Guest Post: Categorizing Your Site
Hannah Keiler was our Fall 2013 Data Science intern here at Chartbeat, working with Chief Data Scientist Josh Schwartz. Hannah is a senior at Columbia University, where she studies Statistics with a concentration in Computer Science. This blog post details one of several projects she tackled during her internship at Chartbeat.
At Chartbeat, we sometimes want to compare metrics across similar sites. There are several different ways to group sites. For example, you can begin by thinking about grouping sites by size – comparing metrics like number of readers or articles published each day. We were also interested in grouping together sites that write about similar content. Grouping sites by content manually for thousands of domains is incredibly tedious, so we wanted to devise a metric that would allow us to group similar sites automatically.

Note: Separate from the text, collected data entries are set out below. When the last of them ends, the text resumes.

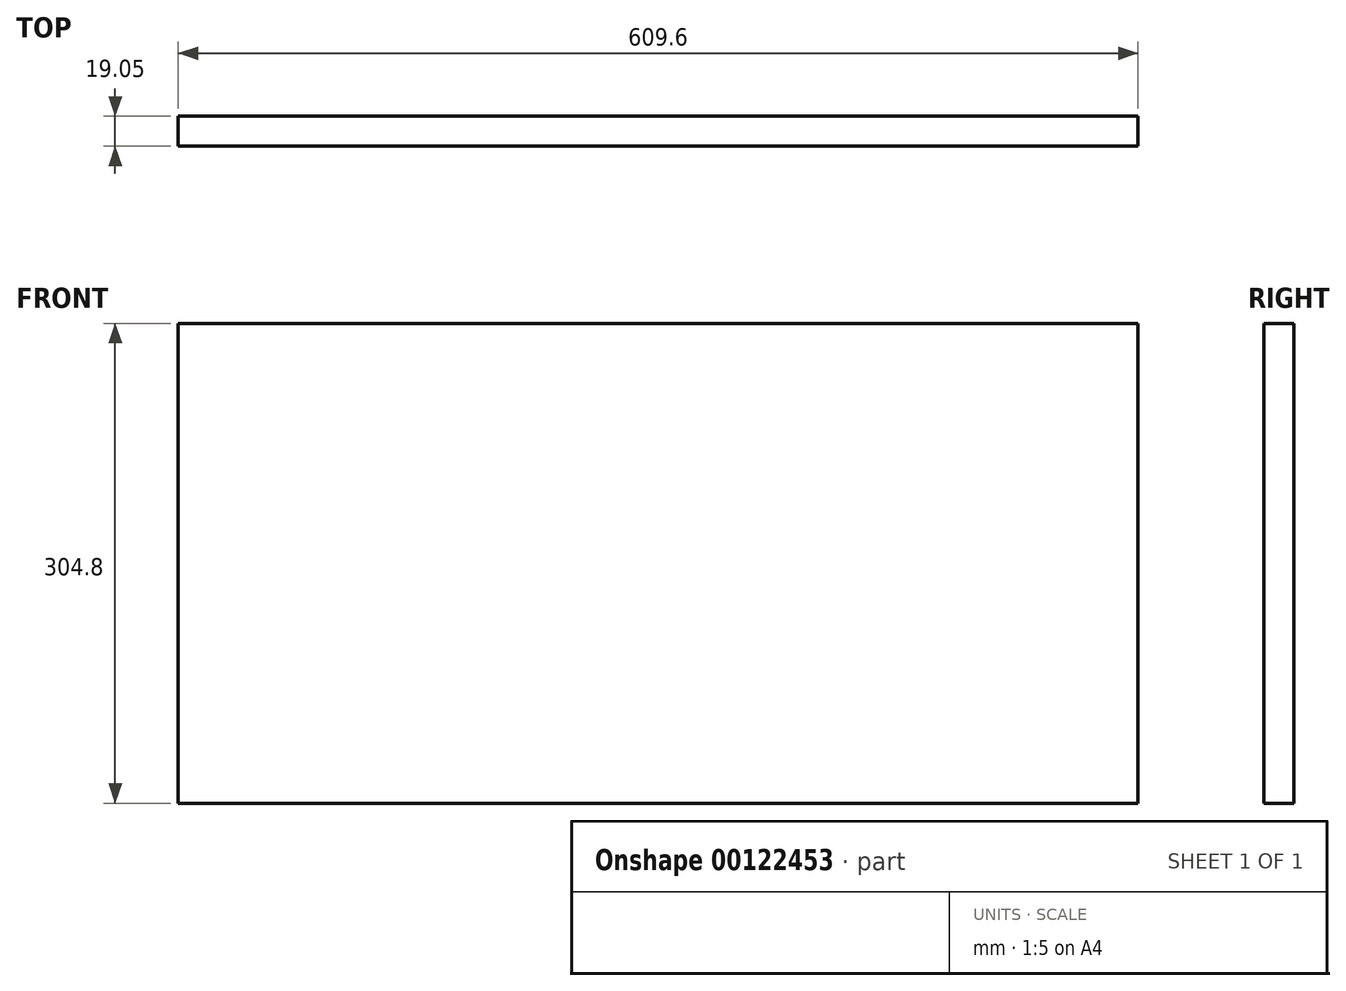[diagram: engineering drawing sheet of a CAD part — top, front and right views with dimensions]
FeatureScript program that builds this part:
annotation { "Feature Type Name" : "Feature", "Feature Type Description" : "" }
export const myFeature = defineFeature(function(context is Context, id is Id, definition is map)
    precondition{}
    {
        {
            var Q0;
            Q0=qCreatedBy(makeId("Front.planeOp"),FACE);
            var sketch = newSketch(context, id + "F0", { "sketchPlane" : qUnion([Q0])});
            skLineSegment(sketch, "E0.bottom", {"start": v(0, 0) * mm, "end": v(609.6, 0) * mm});
            skLineSegment(sketch, "E0.top", {"start": v(0, 304.8) * mm, "end": v(609.6, 304.8) * mm});
            skLineSegment(sketch, "E0.left", {"start": v(0, 0) * mm, "end": v(0, 304.8) * mm});
            skLineSegment(sketch, "E0.right", {"start": v(609.6, 0) * mm, "end": v(609.6, 304.8) * mm});
            skSolve(sketch);
        }
        {
            var Q0;
            Q0 = qSketchRegion(id + "F0", true);
            extrude(context, id + "F1", {"entities" : qUnion([Q0]), "depth" : 19.05 * mm});
        }
    });
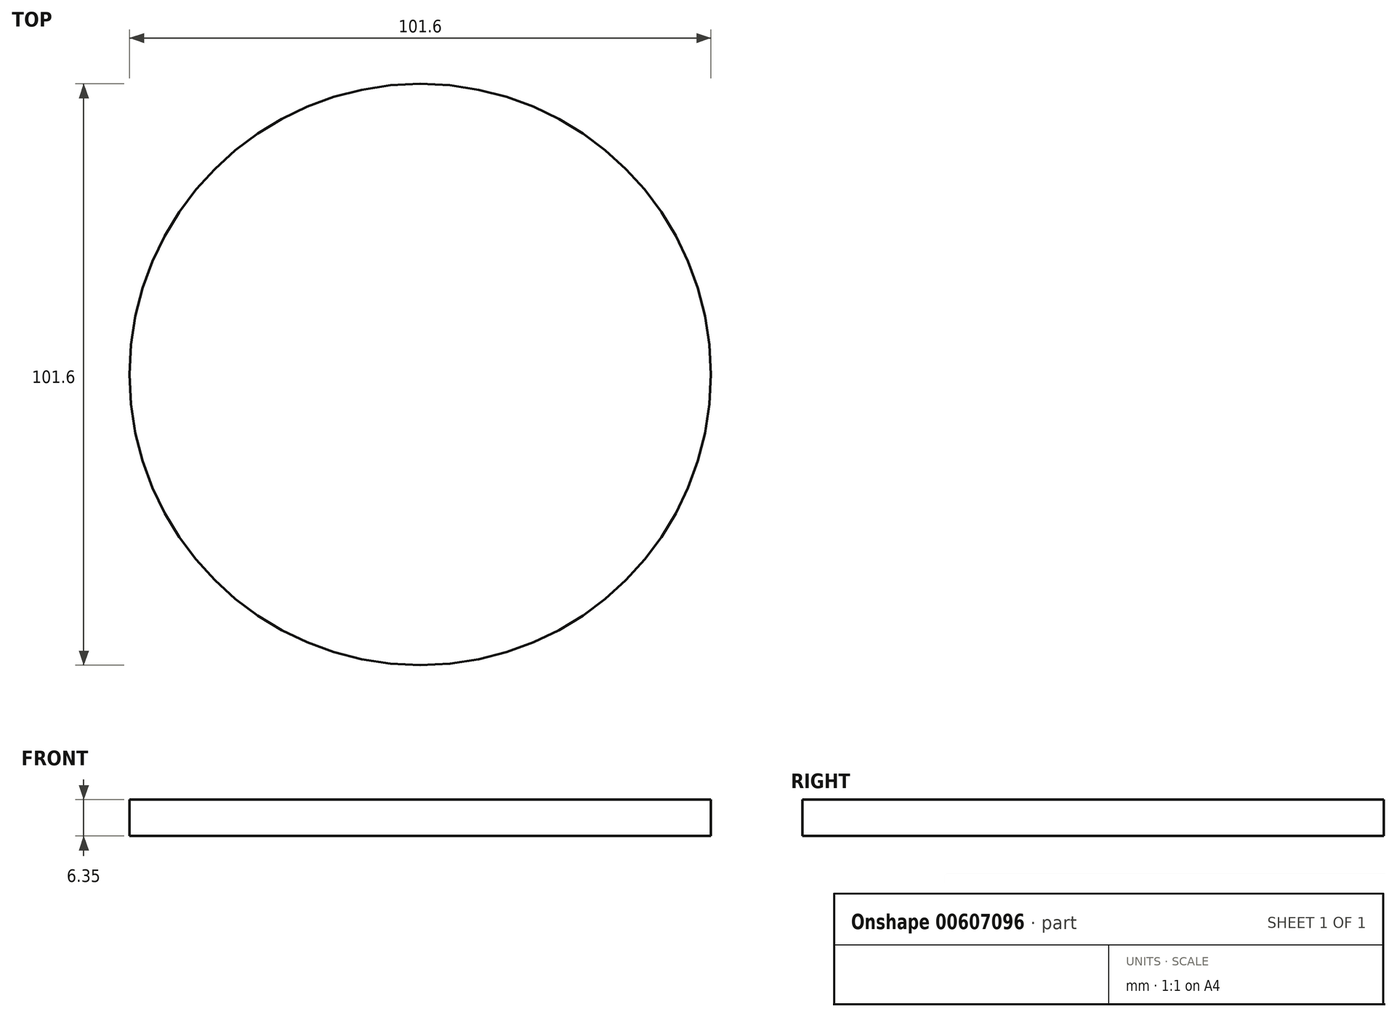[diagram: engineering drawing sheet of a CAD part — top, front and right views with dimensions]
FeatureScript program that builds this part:
annotation { "Feature Type Name" : "Feature", "Feature Type Description" : "" }
export const myFeature = defineFeature(function(context is Context, id is Id, definition is map)
    precondition{}
    {
        {
            var Q0;
            Q0=qCreatedBy(makeId("Top.planeOp"),FACE);
            var sketch = newSketch(context, id + "F0", { "sketchPlane" : qUnion([Q0])});
            skCircle(sketch, "E0", {"center": v(0, 0) * mm, "radius": 50.8 * mm});
            skSolve(sketch);
        }
        {
            var Q0;
            Q0=makeQuery(id+"F0.imprint","IMPRINT",FACE,{"disambiguationData":[TD([[makeQuery(id+"F0.imprint","IMPRINT",EDGE,{"derivedFrom":sQuery(id+"F0.wireOp",EDGE,"E0")}),1.0]])]});
            extrude(context, id + "F1", {"entities" : qUnion([Q0]), "depth" : 6.35 * mm, "offsetDistance" : 25.4 * mm});
        }
    });
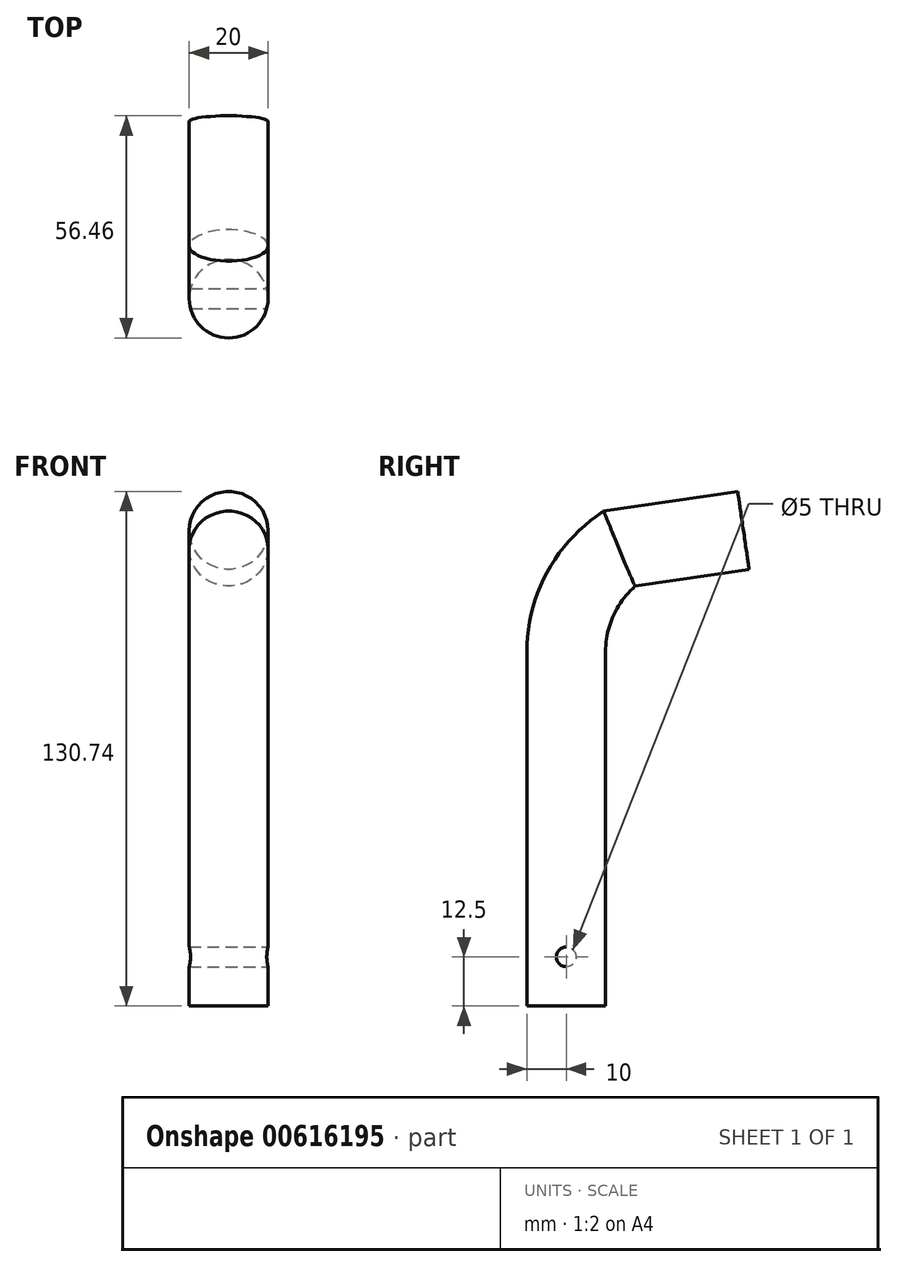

One way to define sites as having similar content is if they write on similar subjects at around the same time. If sites write about the same subjects, they are probably using the same key words, like “Obama” or “Syria.” We knew that the words that best summarize the content of an article are likely the words appearing in its headline. Keeping these ideas in mind, we developed our metric.
We start by comparing sites two at a time. Let’s call the sites A and B. We look at the words used in the headlines in A and B day by day.
For each day, we record the words used in both A and B and compute a weighted sum of their counts. That means that we divide the number of times a certain word occurs in both A and B in one day by a number indicating how often that word occurs in headlines in general. Weighting the word counts helps us to pick out two sites that write about niche topics by giving more weight to rarer words. For each day, we then sum up all of these values and then we sum up all of the values for all of the days. Let’s call this final sum “Value 1.”
We also record all of the words used in headlines by either A or B for each day. Then for each day we compute a weighted sum of these word counts and then add up all the weighted sums from each of the days into one value. Let’s call this “Value 2.”
Then we divide Value 1 by Value 2. We now have a ratio of sorts of the number of words A and B share versus the number of words they use in total.
How does this look?
We first computed the similarity metric for sites whose content we thought was geared towards sports, music, or celebrity/entertainment news. To visualize the similarity metric, we plotted the sites as nodes in connected graph.
FYI: These graphs are anonymized because we don’t share individual client data
The distance between the sites represents their similarity. Closer sites have a stronger similarity metric. On this graph, the sports sites are dark blue, the celebrities sites are red, and the music sites are teal. As you can see, sites with similar content group together! The fact that the celebrity sites are in the middle implies that they share some content with music and sports sites, which makes sense. The outlier posts fewer articles daily than the other celebrity news sites, so there was less overlap in term usage and, accordingly, the similarity metric was lower.
We also tried out our metric with British and Australian news. We get the graph below.
Here, the UK sites in red group together and the Australian sites in teal group together. The outlier writes more niche news stories than general Australian news, so it had less overlap with the other Australian and British news sites.
These initial results show that sites that post articles with the same topics in the headlines at around the same time tend to be similar types of sites. Moving ahead, this could be a great way to group sites into different categories based on their content.